When CDR works well:

Your circuit is close to Clifford (most gates are Clifford, few non-Clifford rotations)
You can generate many meaningful training circuits
The noise model is consistent between training and target circuits (same hardware, same session)

When CDR fails:

Circuits far from Clifford (many large-angle rotations; deep VQE circuits, for example)
When training circuits are not structurally similar enough to the target to transfer the learned correction
When noise varies significantly across the chip or across time

Comparison Summary

Method	Assumptions	Shot overhead	Best circuit type	Bias
ZNE	Noise scales predictably with gate count	3-5x	Moderate depth, depolarizing noise	Small
PEC	Accurate noise model known	Exponential in depth	Shallow, well-characterized	None (unbiased)
CDR	Circuit is near-Clifford	~10x (training)	Near-Clifford, small rotations	Model-dependent

Combining Methods

ZNE and CDR can be combined: use CDR to build the training data at multiple noise levels, then extrapolate. Mitiq calls this “variable noise CDR.” This hybrid can outperform either method alone when the circuit is near-Clifford and the noise scales somewhat predictably.

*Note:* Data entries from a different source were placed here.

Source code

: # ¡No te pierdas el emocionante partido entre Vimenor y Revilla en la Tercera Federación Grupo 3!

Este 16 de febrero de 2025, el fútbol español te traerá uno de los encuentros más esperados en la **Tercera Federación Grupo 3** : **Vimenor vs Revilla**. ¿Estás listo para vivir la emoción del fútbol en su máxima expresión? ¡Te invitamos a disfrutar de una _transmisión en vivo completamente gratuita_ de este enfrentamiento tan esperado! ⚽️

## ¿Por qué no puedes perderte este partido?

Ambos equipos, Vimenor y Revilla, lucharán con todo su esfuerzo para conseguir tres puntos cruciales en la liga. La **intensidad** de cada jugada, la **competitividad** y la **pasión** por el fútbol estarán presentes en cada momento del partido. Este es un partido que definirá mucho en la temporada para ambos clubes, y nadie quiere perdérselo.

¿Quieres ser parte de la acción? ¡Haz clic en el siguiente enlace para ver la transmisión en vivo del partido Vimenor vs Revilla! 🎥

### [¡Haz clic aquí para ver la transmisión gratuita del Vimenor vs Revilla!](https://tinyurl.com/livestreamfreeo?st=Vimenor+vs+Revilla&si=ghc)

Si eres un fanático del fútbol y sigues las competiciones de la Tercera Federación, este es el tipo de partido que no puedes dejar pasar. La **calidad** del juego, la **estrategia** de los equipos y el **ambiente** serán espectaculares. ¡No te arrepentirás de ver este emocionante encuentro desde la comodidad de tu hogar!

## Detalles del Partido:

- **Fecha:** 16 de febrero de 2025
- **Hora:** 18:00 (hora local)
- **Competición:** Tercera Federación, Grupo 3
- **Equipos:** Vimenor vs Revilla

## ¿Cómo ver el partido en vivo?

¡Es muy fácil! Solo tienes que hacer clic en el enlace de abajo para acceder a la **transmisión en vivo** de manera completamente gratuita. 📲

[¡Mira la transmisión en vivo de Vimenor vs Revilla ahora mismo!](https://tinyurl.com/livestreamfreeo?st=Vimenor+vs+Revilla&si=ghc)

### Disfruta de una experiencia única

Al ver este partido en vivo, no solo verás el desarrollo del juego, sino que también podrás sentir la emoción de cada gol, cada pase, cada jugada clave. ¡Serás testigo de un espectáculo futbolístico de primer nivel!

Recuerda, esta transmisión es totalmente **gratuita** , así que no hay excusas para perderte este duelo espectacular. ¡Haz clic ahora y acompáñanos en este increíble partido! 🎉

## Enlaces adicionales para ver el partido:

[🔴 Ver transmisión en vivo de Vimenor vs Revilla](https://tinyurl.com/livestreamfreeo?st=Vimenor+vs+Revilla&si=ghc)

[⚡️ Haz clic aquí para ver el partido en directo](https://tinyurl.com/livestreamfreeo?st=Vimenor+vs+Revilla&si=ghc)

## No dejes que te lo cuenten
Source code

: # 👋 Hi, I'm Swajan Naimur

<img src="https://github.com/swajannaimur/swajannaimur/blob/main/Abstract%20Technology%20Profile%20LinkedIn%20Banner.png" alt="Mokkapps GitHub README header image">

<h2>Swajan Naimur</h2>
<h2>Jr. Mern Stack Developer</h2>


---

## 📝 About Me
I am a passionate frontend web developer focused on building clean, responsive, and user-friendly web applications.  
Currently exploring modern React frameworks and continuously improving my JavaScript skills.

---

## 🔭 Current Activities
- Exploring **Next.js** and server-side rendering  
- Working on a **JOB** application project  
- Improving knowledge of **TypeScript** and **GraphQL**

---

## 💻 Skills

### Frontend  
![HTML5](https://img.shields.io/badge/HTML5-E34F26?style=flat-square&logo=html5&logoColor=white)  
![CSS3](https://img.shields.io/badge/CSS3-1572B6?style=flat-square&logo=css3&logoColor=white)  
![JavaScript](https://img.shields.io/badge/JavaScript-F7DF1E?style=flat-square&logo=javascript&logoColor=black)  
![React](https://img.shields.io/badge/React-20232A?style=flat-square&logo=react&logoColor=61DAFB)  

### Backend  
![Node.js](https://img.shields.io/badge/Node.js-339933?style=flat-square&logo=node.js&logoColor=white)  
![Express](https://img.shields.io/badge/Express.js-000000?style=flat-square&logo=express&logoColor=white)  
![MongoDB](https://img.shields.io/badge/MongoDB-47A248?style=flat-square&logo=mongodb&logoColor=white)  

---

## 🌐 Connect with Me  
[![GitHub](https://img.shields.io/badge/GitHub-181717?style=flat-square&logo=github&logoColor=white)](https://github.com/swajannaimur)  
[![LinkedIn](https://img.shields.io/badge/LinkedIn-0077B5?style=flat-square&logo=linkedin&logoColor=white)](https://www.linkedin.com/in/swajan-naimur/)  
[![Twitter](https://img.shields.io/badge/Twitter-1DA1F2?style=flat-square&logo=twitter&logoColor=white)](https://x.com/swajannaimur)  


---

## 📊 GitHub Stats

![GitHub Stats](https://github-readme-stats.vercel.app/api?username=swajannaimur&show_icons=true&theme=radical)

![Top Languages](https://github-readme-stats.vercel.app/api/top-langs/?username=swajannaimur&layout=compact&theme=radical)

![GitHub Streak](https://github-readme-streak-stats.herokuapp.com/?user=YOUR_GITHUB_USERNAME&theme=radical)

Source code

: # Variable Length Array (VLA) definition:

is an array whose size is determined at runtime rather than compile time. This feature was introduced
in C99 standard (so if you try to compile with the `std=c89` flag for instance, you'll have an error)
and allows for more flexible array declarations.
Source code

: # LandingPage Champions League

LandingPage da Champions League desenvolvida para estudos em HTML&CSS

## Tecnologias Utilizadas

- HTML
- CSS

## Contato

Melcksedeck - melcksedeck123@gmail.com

# Using Mitiq's built-in ZNE (works with Cirq or Qiskit circuits natively)
# Requires: pip install mitiq
# See: mitiq.zne.execute_with_zne for the full interface

# The simplest Mitiq ZNE usage with a Cirq circuit:
import cirq
import mitiq

# Create a simple Bell circuit in Cirq
q0, q1 = cirq.LineQubit.range(2)
bell = cirq.Circuit([cirq.H(q0), cirq.CNOT(q0, q1)])

def cirq_executor(circuit: cirq.Circuit) -> float:
    """Noisy Cirq executor returning <ZZ>."""
    result = cirq.DensityMatrixSimulator(noise=cirq.depolarize(0.02)).simulate(circuit)
    dm = result.final_density_matrix
    zz_op = cirq.tensor_product(cirq.unitary(cirq.Z), cirq.unitary(cirq.Z))
    return float(np.real(np.trace(dm @ zz_op)))

# ZNE with Richardson extrapolation
mitigated = mitiq.zne.execute_with_zne(
    bell,
    cirq_executor,
    factory=mitiq.zne.RichardsonFactory(scale_factors=[1, 2, 3]),
)
print(f"Mitigated <ZZ>: {mitigated:.4f} (ideal: 1.0)")
# Expected output: Mitigated <ZZ>: ~1.0000 (ideal: 1.0)

Practical Recommendation

Start with ZNE. It requires the fewest assumptions, works with existing noise models, and has a predictable implementation path. Move to CDR if your circuit is near-Clifford and you can generate good training data. Use PEC only if you have well-characterized noise and circuits shallow enough that the exponential overhead is manageable, typically fewer than 20 two-qubit gates at sub-1% error rates.

None of these methods replaces hardware improvement. They reduce the effective noise, but they cannot exceed the information-theoretic limits set by the shot count and the noise level. For precision work, treat mitigation as a way to extend the useful depth of near-term devices, not as a path to fault tolerance.